Tuesday, July 26, 2011

RBI’s sledgehammer Loans set to turn costlier

















Mumbai, July 26: The RBI today took the monetary policy equivalent of a sledgehammer to clobber inflation by raising the benchmark interest rate — the repo — by an unexpected 50 basis points to 8 per cent, sparking another round of lending rate hikes.
The repo is the rate at which the central bank provides short-term cash to banks.

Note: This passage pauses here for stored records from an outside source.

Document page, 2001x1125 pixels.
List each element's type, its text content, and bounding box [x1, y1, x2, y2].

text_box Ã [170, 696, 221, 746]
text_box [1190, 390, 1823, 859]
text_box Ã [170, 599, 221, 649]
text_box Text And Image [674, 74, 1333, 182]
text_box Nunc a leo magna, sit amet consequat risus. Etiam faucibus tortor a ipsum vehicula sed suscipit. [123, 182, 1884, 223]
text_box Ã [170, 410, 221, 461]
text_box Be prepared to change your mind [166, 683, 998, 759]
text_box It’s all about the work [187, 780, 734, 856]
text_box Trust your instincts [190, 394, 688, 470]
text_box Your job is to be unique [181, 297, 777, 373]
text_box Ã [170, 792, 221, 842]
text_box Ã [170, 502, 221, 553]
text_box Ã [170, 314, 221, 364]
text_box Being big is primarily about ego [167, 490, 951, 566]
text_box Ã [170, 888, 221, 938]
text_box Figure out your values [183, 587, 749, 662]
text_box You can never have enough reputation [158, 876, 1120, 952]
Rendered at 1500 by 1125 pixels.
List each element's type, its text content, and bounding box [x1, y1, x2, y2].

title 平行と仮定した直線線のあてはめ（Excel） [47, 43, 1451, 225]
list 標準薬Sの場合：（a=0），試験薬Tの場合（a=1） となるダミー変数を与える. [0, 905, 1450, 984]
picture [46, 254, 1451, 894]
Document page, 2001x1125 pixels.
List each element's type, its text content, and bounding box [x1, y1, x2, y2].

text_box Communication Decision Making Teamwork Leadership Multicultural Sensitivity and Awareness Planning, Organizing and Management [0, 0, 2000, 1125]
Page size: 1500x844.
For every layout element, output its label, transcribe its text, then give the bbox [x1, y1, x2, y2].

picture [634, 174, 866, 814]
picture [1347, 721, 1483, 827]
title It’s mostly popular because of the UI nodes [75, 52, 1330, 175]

While articulating a severely hawkish monetary policy, RBI governor Duvvuri Subbarao brushed aside pleas from bankers and industrialists to hit the pause button on the rate hike cycle that started in March last year even as he seemed to rubbish the popular view that the $1-trillion Indian economy has started to slow down.
The signals coming from Mint Road — where the 25-storey structure that houses the headquarters of the country’s central bank sticks out as an architectural anachronism among Edwardian-style buildings — had clearly indicated that a rate hike was coming.
But not many had expected Subbarao to bear down on inflation — which is currently running at 9.5 per cent — with a 50-basis-point increase.
The sensex sank 353 points to 18518 even as Yes Bank was the first to increase its base rate by 50 basis points to 10.25 per cent with immediate effect.
Both State Bank of India chairperson Pratip Chaudhuri and HDFC Bank’s managing director Aditya Puri said interest rates on loans would rise “very quickly” but didn’t say by how much.
Tuesday’s rate hikes makes the RBI one of the most hawkish central bankers in the world having raised interest rates by 325 basis points within a short span of 16 months, showing a penchant to pull the rate trigger more often than Brazil and Israel, which have also been tweaking rates.
Brazil has raised its benchmark rate by 375 basis points but that has been spaced over a two-year period since August 2009 and has been less frenetic than RBI’s.
Yet the RBI’s stratagem may not work.
Subbarao appeared to concede that he might be firing an ineffectual cannon to slay the demon that’s spooked the RBI’s policy mandarins and thrown a lighted match at kitchen budgets across the country.
The central bank said there was little sign of supportive policy action on the supply side to buttress the aggressive monetary policy stance. Inflation is expected to hover around current levels before moderating by the end of the year.
Virtually spiking the notion of an inflation-versus-growth debate, the RBI stuck to its growth forecast of 8 per cent made in May but raised its inflation forecast for March 2012 to 7 per cent from 6 per cent earlier.
“Certain moderation in growth is an inevitable price we have to pay for bringing down inflation in the short term,” Subbarao told reporters.
“There is no evidence as yet of a sharp or broad-based slowdown,” the RBI governor added. He, however, admitted that some indicators such as exports and imports, indirect tax collections, corporate sales and earnings, and demand for bank credit were suggesting that demand was moderating but only gradually.
Subbarao said the central bank would continue to watch price trends closely. Analysts said another rate hike could not be ruled out if inflation stayed above the RBI’s comfort zone.
Citigroup economist Rohini Malkani said the RBI could “elongate its tightening cycle by a further 50 basis points by December” as inflation could nudge into double digits in the coming months.
“There is still an element of suppressed inflation in the economy,” the RBI said in its first quarter monetary policy review.
“Despite the recent increase in administered fuel pries, the under-recoveries (by state-owned oil refiners) on account of subsidised fuel are estimated at over Rs 100,000 crore of which a major portion may have to be bore by the government. Regardless of how the issue is handled, there will be implications for inflation,’’ the central bank warned, adding that there were some administered items in the wholesale price index (WPI) basket whose prices may be increased in the coming months.
Inflation in India is principally measured against the WPI though it has other consumer indices as well.